Las mayúsculas de la política

El día que la política decidió que la moral y la ética pasaban también a depender de la administración de justicia, se les endosó a los jueces una responsabilidad que no es de su incumbencia, la de enjuiciar la decencia. Ese atributo que define la calidad de cada persona en la dignidad de sus actos o en sus palabras. Desde un tiempo a esta parte, los partidos políticos decidieron colocar a la Justicia ante una situación intolerable, ya que además de velar por la legalidad, se le exige la medida de la moral, de la ética y de la estética.
Una muestra evidente de ello está pasando con los episodios de corrupción que están ocurriendo en este país, donde los políticos y demasiados ciudadanos, han dejado a la Justicia actuar en solitario ante un problema que incumbe a todos. Es inviable acabar con esta lacra con sentencias judiciales, si los partidos siguen tapando a sus corruptos y los ciudadanos votándolos. Los jueces pueden y deben sentenciar hechos y comportamientos que están fuera de la ley, pero no disponen de un código penal con un articulado donde se penalice la falta de decencia.

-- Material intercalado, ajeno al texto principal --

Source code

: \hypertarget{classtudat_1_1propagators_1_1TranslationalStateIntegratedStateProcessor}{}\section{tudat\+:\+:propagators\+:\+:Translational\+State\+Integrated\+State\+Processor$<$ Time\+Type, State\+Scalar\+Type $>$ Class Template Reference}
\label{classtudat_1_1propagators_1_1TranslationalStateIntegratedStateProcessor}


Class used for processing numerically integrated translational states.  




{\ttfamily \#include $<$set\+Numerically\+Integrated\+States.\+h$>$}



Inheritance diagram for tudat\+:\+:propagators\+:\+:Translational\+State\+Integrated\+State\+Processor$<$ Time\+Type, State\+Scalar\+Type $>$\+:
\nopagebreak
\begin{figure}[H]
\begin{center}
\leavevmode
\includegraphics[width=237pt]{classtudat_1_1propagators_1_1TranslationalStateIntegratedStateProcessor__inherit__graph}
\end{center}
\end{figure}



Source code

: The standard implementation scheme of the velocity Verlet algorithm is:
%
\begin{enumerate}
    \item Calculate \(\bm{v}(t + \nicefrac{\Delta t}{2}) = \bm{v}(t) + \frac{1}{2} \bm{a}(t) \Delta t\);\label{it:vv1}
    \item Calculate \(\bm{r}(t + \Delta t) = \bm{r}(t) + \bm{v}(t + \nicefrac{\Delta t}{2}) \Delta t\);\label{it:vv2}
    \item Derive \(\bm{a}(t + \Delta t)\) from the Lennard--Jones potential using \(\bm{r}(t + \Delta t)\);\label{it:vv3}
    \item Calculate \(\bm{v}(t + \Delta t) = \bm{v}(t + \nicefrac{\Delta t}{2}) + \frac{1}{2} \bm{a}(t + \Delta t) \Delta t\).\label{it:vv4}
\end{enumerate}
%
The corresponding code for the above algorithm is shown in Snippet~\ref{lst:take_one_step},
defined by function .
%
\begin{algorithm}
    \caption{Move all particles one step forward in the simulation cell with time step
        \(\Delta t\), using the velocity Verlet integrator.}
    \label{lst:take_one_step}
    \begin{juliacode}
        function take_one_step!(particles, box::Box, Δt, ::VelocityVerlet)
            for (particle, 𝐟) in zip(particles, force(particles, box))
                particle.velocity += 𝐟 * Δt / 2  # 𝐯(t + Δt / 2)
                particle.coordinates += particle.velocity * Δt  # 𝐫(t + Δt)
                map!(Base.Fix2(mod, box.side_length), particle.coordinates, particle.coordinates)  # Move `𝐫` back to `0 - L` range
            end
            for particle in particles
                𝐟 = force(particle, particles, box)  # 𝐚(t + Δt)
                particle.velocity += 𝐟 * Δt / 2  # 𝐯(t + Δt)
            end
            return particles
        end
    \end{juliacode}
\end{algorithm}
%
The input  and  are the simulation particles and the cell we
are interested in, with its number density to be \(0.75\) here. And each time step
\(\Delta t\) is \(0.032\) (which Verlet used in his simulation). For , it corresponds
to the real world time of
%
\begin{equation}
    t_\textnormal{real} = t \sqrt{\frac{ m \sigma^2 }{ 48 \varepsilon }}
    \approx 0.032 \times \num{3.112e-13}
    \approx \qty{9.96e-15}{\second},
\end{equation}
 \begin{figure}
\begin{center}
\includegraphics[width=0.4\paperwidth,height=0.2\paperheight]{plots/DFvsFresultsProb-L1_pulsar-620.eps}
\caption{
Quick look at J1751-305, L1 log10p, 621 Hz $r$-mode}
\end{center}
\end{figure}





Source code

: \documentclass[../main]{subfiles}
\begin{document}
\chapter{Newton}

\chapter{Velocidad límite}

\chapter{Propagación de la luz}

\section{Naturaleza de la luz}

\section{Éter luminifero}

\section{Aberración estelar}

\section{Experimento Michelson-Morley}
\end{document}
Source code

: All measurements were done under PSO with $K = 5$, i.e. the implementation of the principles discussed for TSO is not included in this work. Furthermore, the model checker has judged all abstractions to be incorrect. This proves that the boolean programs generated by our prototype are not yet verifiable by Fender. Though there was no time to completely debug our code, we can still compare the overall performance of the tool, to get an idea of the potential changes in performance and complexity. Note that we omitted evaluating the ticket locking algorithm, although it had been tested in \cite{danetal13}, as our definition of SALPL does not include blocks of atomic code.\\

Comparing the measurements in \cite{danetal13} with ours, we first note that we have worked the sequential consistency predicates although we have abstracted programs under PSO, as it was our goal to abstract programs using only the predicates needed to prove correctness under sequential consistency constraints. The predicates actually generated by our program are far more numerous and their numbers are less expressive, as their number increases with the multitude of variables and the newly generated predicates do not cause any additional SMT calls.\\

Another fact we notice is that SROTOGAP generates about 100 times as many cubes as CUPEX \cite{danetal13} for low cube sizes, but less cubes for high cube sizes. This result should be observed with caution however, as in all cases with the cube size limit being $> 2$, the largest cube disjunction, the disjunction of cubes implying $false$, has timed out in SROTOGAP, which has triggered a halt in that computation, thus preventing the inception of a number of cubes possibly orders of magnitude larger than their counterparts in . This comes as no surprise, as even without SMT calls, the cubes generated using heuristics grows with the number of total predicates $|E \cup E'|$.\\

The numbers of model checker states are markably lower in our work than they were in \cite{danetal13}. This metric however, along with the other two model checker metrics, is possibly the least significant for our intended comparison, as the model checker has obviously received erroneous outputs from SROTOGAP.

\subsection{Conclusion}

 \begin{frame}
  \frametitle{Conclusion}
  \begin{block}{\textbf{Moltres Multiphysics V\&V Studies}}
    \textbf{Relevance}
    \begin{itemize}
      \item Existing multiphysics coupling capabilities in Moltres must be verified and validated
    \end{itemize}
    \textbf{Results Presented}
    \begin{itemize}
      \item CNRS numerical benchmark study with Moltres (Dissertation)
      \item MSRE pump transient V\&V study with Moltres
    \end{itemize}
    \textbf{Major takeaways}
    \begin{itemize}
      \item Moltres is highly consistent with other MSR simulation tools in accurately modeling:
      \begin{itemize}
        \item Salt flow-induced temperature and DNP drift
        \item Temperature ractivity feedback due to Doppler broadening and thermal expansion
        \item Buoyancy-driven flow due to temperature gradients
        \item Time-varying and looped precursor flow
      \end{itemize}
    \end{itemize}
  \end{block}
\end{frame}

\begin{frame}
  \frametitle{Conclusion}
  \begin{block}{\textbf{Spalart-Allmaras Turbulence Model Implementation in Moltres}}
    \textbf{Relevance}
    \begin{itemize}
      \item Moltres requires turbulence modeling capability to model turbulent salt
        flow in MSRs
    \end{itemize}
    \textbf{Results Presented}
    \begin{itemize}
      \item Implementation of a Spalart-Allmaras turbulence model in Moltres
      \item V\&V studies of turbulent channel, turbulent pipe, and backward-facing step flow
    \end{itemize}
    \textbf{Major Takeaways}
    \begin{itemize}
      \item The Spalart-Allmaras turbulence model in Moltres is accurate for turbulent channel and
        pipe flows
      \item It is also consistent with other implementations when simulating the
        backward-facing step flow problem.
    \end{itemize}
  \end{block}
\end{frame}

Cuando los partidos, en los casos de corrupción, dicen que hay que dejar trabajar a la Justicia, están haciendo un claro ejercicio de cinismo. En realidad lo que hacen es escudarse en los jueces para no actuar ellos. Si la primera vez que se destapó un cohecho en un ayuntamiento o ante la evidente sospecha de un delito de prevaricación en cualquier otra institución, los partidos hubieran apartado de sus filas —aunque fuese temporalmente— al afectado, en vez de salir en su defensa, no hubiéramos ahorrado muchos dolores de cabeza. Y seguro que no se hubieran producido tantos casos. El mejor ecosistema que puede encontrar un corrupto es el convencimiento de que existe un alto nivel de tolerancia en la sociedad ante la corrupción.

La política, la "política en mayúsculas" como le gusta decir a los políticos, ha hecho una clara dejación de responsabilidades en la defensa de la decencia, lo que ha permitido que queden en desuso valores esenciales de cualquier sociedad democrática, como pueden ser la honorabilidad, el miedo a ser pillado en una mentira o la vergüenza o el pudor ante el reproche público. La ausencia de estos valores se ha asumido como normal y su principal consecuencia es que se ha llevado por delante esa línea que separaba la presunción de inocencia desde el punto de vista de la Justicia de la presunción de decencia desde el punto de vista de la política. Antes, algunas cosas podían ser legales pero no éticas. Ahora, si no hay antes una condena, ni importa la ética ni importa la estética.

Ha habido un sentimiento generalizado de decepción en casi todas las sentencias que se han dictado en España en los grandes casos de corrupción que hasta ahora se han juzgado, en muchos casos por una cierta sensación de levedad en las condenas. Se trasladó tanta responsabilidad a los jueces, que más que aplicar la ley se les ha exigido que sean ejemplarizantes con ella. Y que fuera la Justicia la que aplicara leyes que no existen para enjuiciar comportamientos morales o éticos que está en el ámbito de los partidos, o en la responsabilidad de cada ciudadano a la hora de emitir su voto.

No voy a dedicar ni media línea a defender la instrucción que está realizando la juez Alaya del caso de los ERE en Andalucía, tampoco a cuestionarla aunque no falten argumentos. Voy a decir lo mismo que dicen los políticos, que la Justicia actúe. También contra la jueza, si se equivoca. Para eso hay instancias judiciales superiores con capacidad para reprocharle sus decisiones. O para ratificarlas. Cuando la política deja en manos de los tribunales la ética, lo moral y la decencia, puede encontrarse con un juez o una jueza que tenga la tentación de administrarla. Quizás no ha ayudado a evitarlo la dejación de los políticos en hacer un trabajo que no hicieron. Depurar responsabilidades políticas. Las mayúsculas.